*EXERCISE*
For each record that follows, give it back exactly, with no pictures included.

——————————

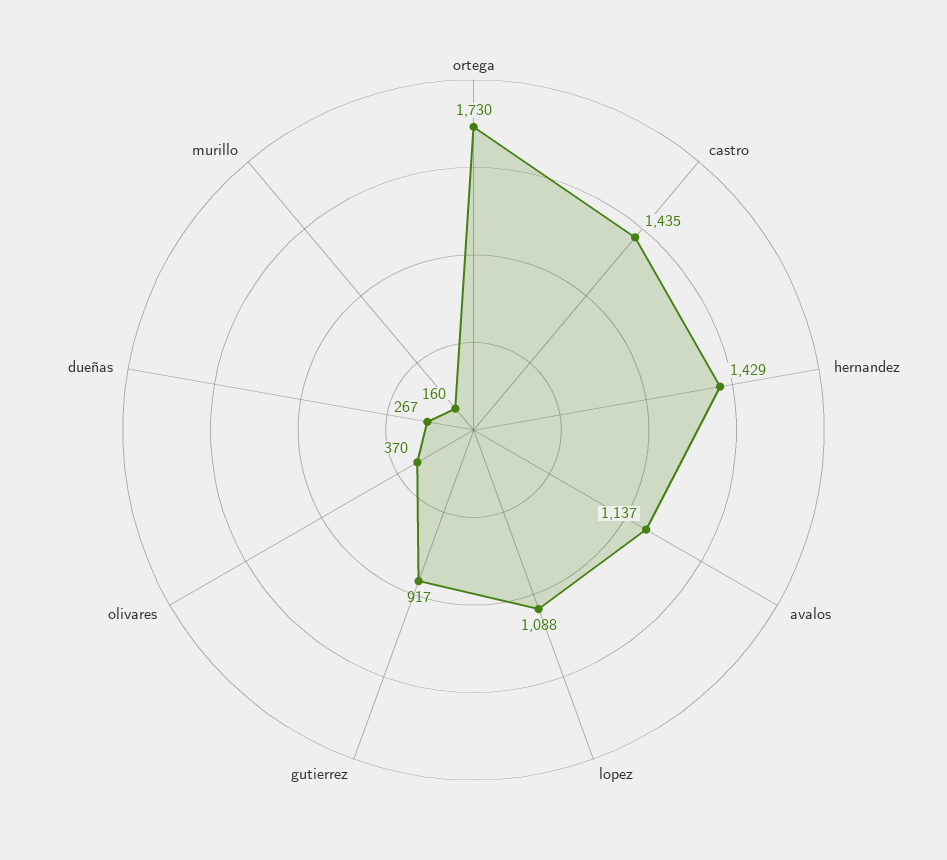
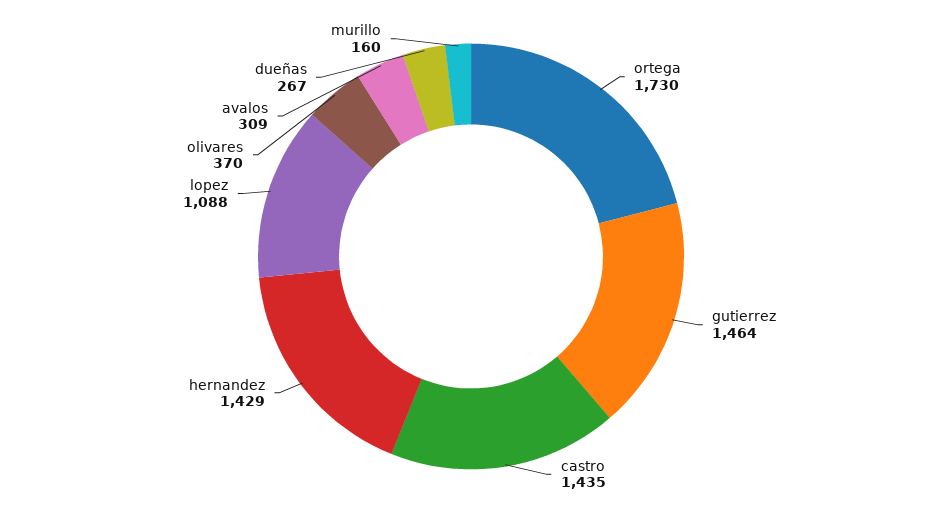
  {
    "ortega": 1730,
    "castro": 1435,
    "hernandez": 1429,
-   "avalos": 1137,
+   "avalos": 309,
    "lopez": 1088,
-   "gutierrez": 917,
+   "gutierrez": 1464,
    "olivares": 370,
    "dueñas": 267,
    "murillo": 160
  }

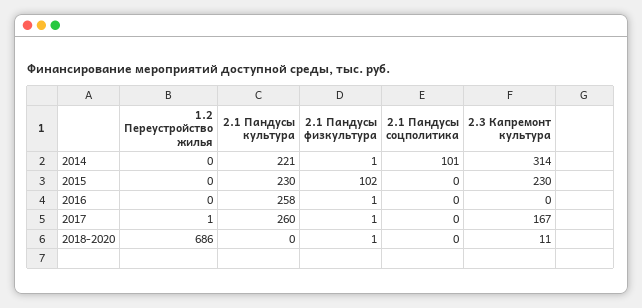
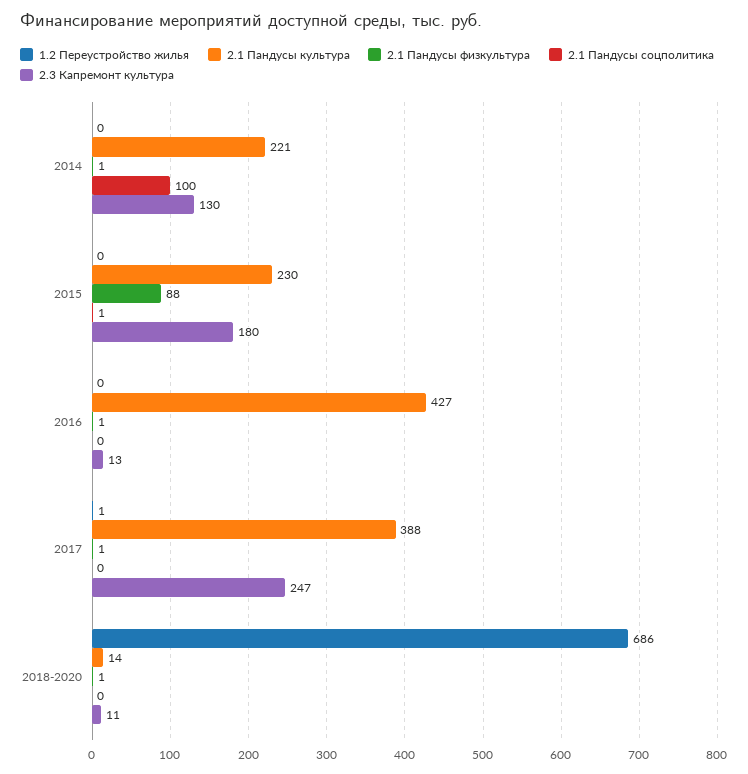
  {
    "1.2 Переустройство жилья": {
      "2014": 0,
      "2015": 0,
      "2016": 0,
      "2017": 1,
      "2018-2020": 686
    },
    "2.1 Пандусы культура": {
      "2014": 221,
      "2015": 230,
-     "2016": 258,
+     "2016": 427,
-     "2017": 260,
+     "2017": 388,
-     "2018-2020": 0
+     "2018-2020": 14
    },
    "2.1 Пандусы физкультура": {
      "2014": 1,
-     "2015": 102,
+     "2015": 88,
      "2016": 1,
      "2017": 1,
      "2018-2020": 1
    },
    "2.1 Пандусы соцполитика": {
-     "2014": 101,
+     "2014": 100,
-     "2015": 0,
+     "2015": 1,
      "2016": 0,
      "2017": 0,
      "2018-2020": 0
    },
    "2.3 Капремонт культура": {
-     "2014": 314,
+     "2014": 130,
-     "2015": 230,
+     "2015": 180,
-     "2016": 0,
+     "2016": 13,
-     "2017": 167,
+     "2017": 247,
      "2018-2020": 11
    }
  }

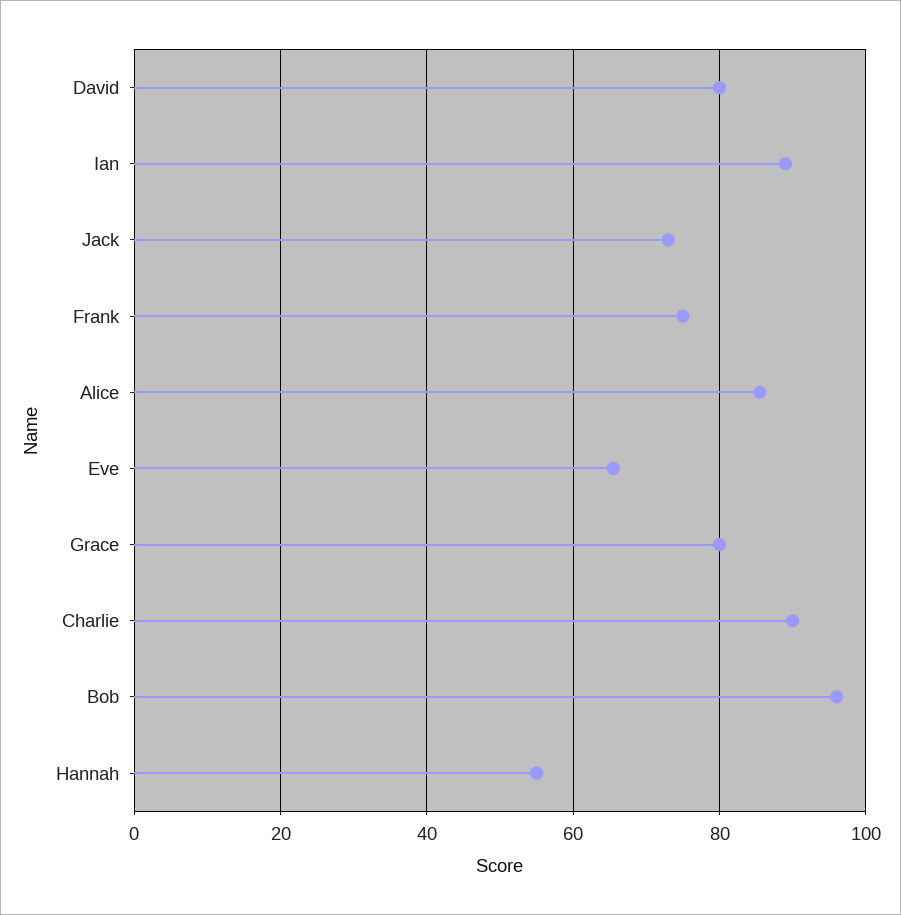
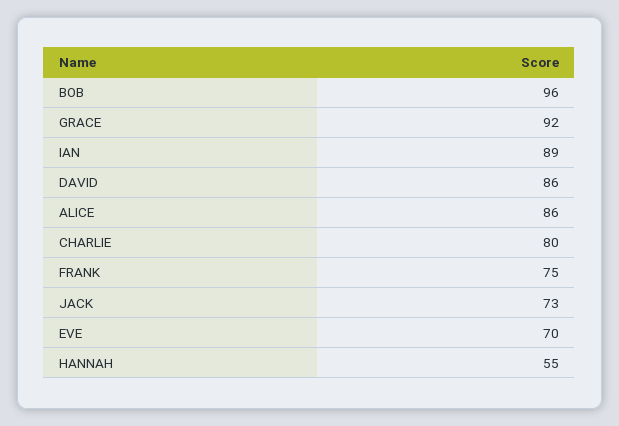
  {
-   "David": 80,
+   "David": 86,
    "Ian": 89,
    "Jack": 73,
    "Frank": 75,
    "Alice": 86,
-   "Eve": 66,
+   "Eve": 70,
-   "Grace": 80,
+   "Grace": 92,
-   "Charlie": 90,
+   "Charlie": 80,
    "Bob": 96,
    "Hannah": 55
  }

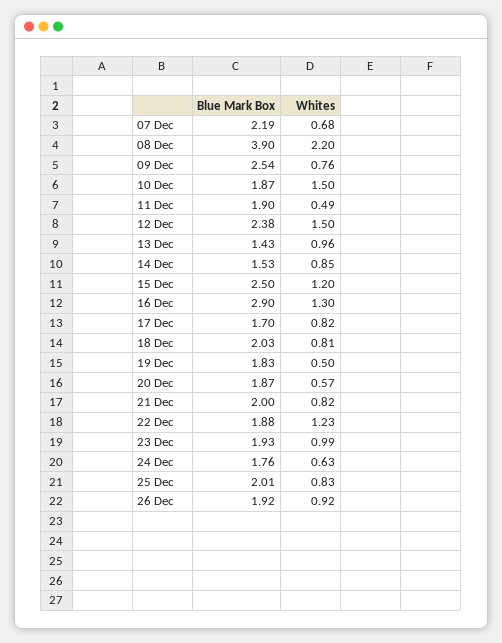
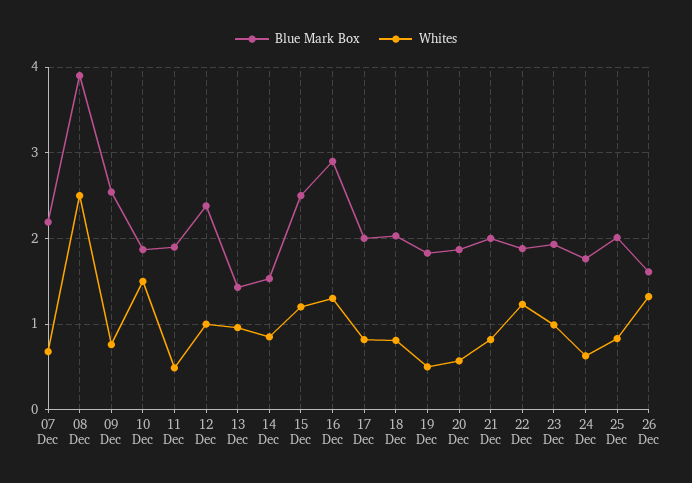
  {
    "Blue Mark Box": {
      "07 Dec": 2.19,
      "08 Dec": 3.9,
      "09 Dec": 2.54,
      "10 Dec": 1.87,
      "11 Dec": 1.9,
      "12 Dec": 2.38,
      "13 Dec": 1.43,
      "14 Dec": 1.53,
      "15 Dec": 2.5,
      "16 Dec": 2.9,
-     "17 Dec": 1.7,
+     "17 Dec": 2,
      "18 Dec": 2.03,
      "19 Dec": 1.83,
      "20 Dec": 1.87,
      "21 Dec": 2,
      "22 Dec": 1.88,
      "23 Dec": 1.93,
      "24 Dec": 1.76,
      "25 Dec": 2.01,
-     "26 Dec": 1.92
+     "26 Dec": 1.6
    },
    "Whites": {
      "07 Dec": 0.68,
-     "08 Dec": 2.2,
+     "08 Dec": 2.5,
      "09 Dec": 0.76,
      "10 Dec": 1.5,
      "11 Dec": 0.49,
-     "12 Dec": 1.5,
+     "12 Dec": 1,
      "13 Dec": 0.96,
      "14 Dec": 0.85,
      "15 Dec": 1.2,
      "16 Dec": 1.3,
      "17 Dec": 0.82,
      "18 Dec": 0.81,
      "19 Dec": 0.5,
      "20 Dec": 0.57,
      "21 Dec": 0.82,
      "22 Dec": 1.23,
      "23 Dec": 0.99,
      "24 Dec": 0.63,
      "25 Dec": 0.83,
-     "26 Dec": 0.92
+     "26 Dec": 1.3
    }
  }

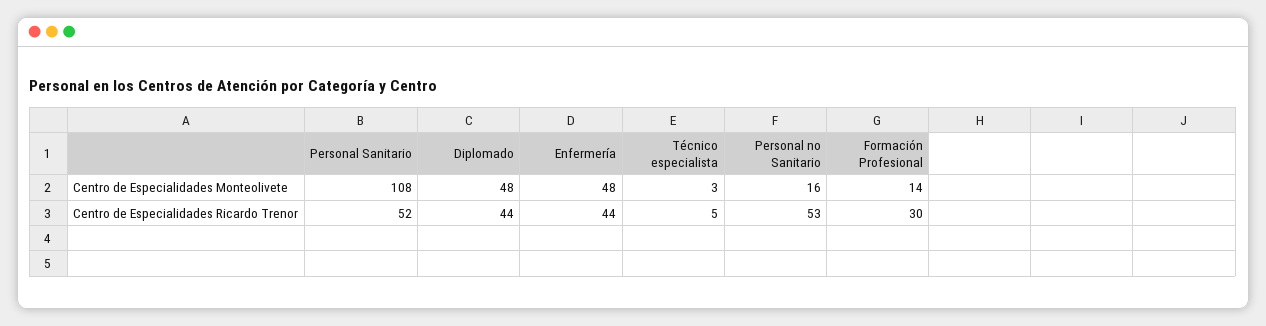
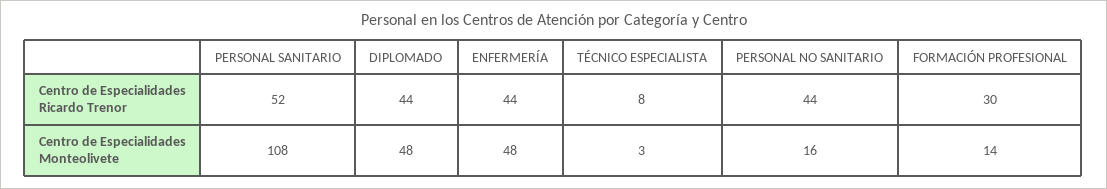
  {
    "Personal Sanitario": {
      "Centro de Especialidades Monteolivete": 108,
      "Centro de Especialidades Ricardo Trenor": 52
    },
    "Diplomado": {
      "Centro de Especialidades Monteolivete": 48,
      "Centro de Especialidades Ricardo Trenor": 44
    },
    "Enfermería": {
      "Centro de Especialidades Monteolivete": 48,
      "Centro de Especialidades Ricardo Trenor": 44
    },
    "Técnico especialista": {
      "Centro de Especialidades Monteolivete": 3,
-     "Centro de Especialidades Ricardo Trenor": 5
+     "Centro de Especialidades Ricardo Trenor": 8
    },
    "Personal no Sanitario": {
      "Centro de Especialidades Monteolivete": 16,
-     "Centro de Especialidades Ricardo Trenor": 53
+     "Centro de Especialidades Ricardo Trenor": 44
    },
    "Formación Profesional": {
      "Centro de Especialidades Monteolivete": 14,
      "Centro de Especialidades Ricardo Trenor": 30
    }
  }

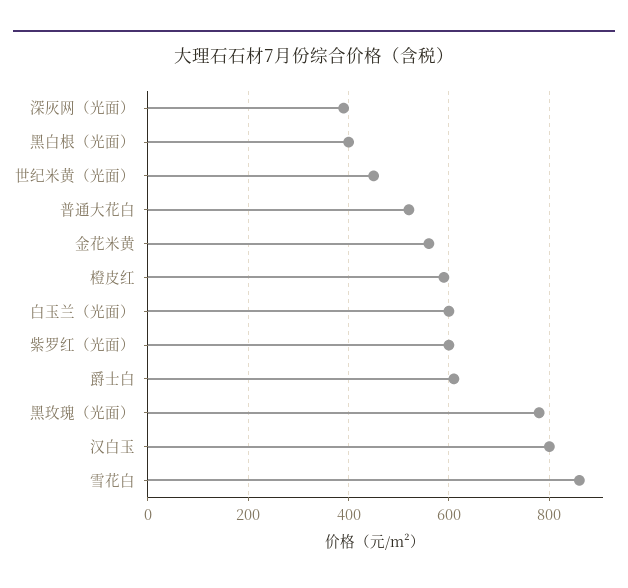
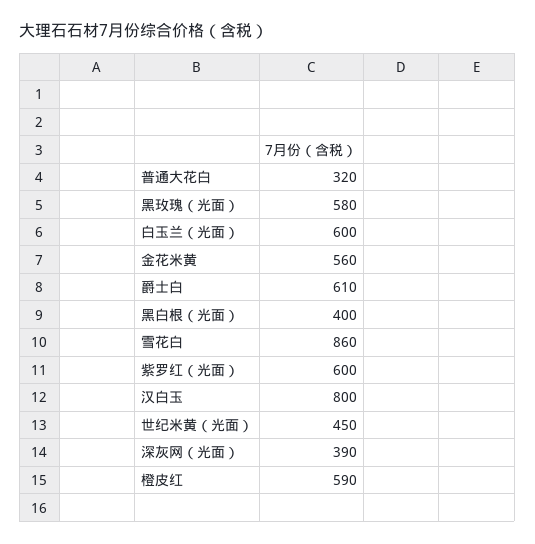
  {
    "深灰网（光面）": 390,
    "黑白根（光面）": 400,
    "世纪米黄（光面）": 450,
-   "普通大花白": 520,
+   "普通大花白": 320,
    "金花米黄": 560,
    "橙皮红": 590,
    "白玉兰（光面）": 600,
    "紫罗红（光面）": 600,
    "爵士白": 610,
-   "黑玫瑰（光面）": 780,
+   "黑玫瑰（光面）": 580,
    "汉白玉": 800,
    "雪花白": 860
  }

——————————

*OUTPUT OF THE TASK*
  {
    "ortega": 1730,
    "castro": 1435,
    "hernandez": 1429,
-   "avalos": 1137,
+   "avalos": 309,
    "lopez": 1088,
-   "gutierrez": 917,
+   "gutierrez": 1464,
    "olivares": 370,
    "dueñas": 267,
    "murillo": 160
  }

  {
    "1.2 Переустройство жилья": {
      "2014": 0,
      "2015": 0,
      "2016": 0,
      "2017": 1,
      "2018-2020": 686
    },
    "2.1 Пандусы культура": {
      "2014": 221,
      "2015": 230,
-     "2016": 258,
+     "2016": 427,
-     "2017": 260,
+     "2017": 388,
-     "2018-2020": 0
+     "2018-2020": 14
    },
    "2.1 Пандусы физкультура": {
      "2014": 1,
-     "2015": 102,
+     "2015": 88,
      "2016": 1,
      "2017": 1,
      "2018-2020": 1
    },
    "2.1 Пандусы соцполитика": {
-     "2014": 101,
+     "2014": 100,
-     "2015": 0,
+     "2015": 1,
      "2016": 0,
      "2017": 0,
      "2018-2020": 0
    },
    "2.3 Капремонт культура": {
-     "2014": 314,
+     "2014": 130,
-     "2015": 230,
+     "2015": 180,
-     "2016": 0,
+     "2016": 13,
-     "2017": 167,
+     "2017": 247,
      "2018-2020": 11
    }
  }

  {
-   "David": 80,
+   "David": 86,
    "Ian": 89,
    "Jack": 73,
    "Frank": 75,
    "Alice": 86,
-   "Eve": 66,
+   "Eve": 70,
-   "Grace": 80,
+   "Grace": 92,
-   "Charlie": 90,
+   "Charlie": 80,
    "Bob": 96,
    "Hannah": 55
  }

  {
    "Blue Mark Box": {
      "07 Dec": 2.19,
      "08 Dec": 3.9,
      "09 Dec": 2.54,
      "10 Dec": 1.87,
      "11 Dec": 1.9,
      "12 Dec": 2.38,
      "13 Dec": 1.43,
      "14 Dec": 1.53,
      "15 Dec": 2.5,
      "16 Dec": 2.9,
-     "17 Dec": 1.7,
+     "17 Dec": 2,
      "18 Dec": 2.03,
      "19 Dec": 1.83,
      "20 Dec": 1.87,
      "21 Dec": 2,
      "22 Dec": 1.88,
      "23 Dec": 1.93,
      "24 Dec": 1.76,
      "25 Dec": 2.01,
-     "26 Dec": 1.92
+     "26 Dec": 1.6
    },
    "Whites": {
      "07 Dec": 0.68,
-     "08 Dec": 2.2,
+     "08 Dec": 2.5,
      "09 Dec": 0.76,
      "10 Dec": 1.5,
      "11 Dec": 0.49,
-     "12 Dec": 1.5,
+     "12 Dec": 1,
      "13 Dec": 0.96,
      "14 Dec": 0.85,
      "15 Dec": 1.2,
      "16 Dec": 1.3,
      "17 Dec": 0.82,
      "18 Dec": 0.81,
      "19 Dec": 0.5,
      "20 Dec": 0.57,
      "21 Dec": 0.82,
      "22 Dec": 1.23,
      "23 Dec": 0.99,
      "24 Dec": 0.63,
      "25 Dec": 0.83,
-     "26 Dec": 0.92
+     "26 Dec": 1.3
    }
  }

  {
    "Personal Sanitario": {
      "Centro de Especialidades Monteolivete": 108,
      "Centro de Especialidades Ricardo Trenor": 52
    },
    "Diplomado": {
      "Centro de Especialidades Monteolivete": 48,
      "Centro de Especialidades Ricardo Trenor": 44
    },
    "Enfermería": {
      "Centro de Especialidades Monteolivete": 48,
      "Centro de Especialidades Ricardo Trenor": 44
    },
    "Técnico especialista": {
      "Centro de Especialidades Monteolivete": 3,
-     "Centro de Especialidades Ricardo Trenor": 5
+     "Centro de Especialidades Ricardo Trenor": 8
    },
    "Personal no Sanitario": {
      "Centro de Especialidades Monteolivete": 16,
-     "Centro de Especialidades Ricardo Trenor": 53
+     "Centro de Especialidades Ricardo Trenor": 44
    },
    "Formación Profesional": {
      "Centro de Especialidades Monteolivete": 14,
      "Centro de Especialidades Ricardo Trenor": 30
    }
  }

  {
    "深灰网（光面）": 390,
    "黑白根（光面）": 400,
    "世纪米黄（光面）": 450,
-   "普通大花白": 520,
+   "普通大花白": 320,
    "金花米黄": 560,
    "橙皮红": 590,
    "白玉兰（光面）": 600,
    "紫罗红（光面）": 600,
    "爵士白": 610,
-   "黑玫瑰（光面）": 780,
+   "黑玫瑰（光面）": 580,
    "汉白玉": 800,
    "雪花白": 860
  }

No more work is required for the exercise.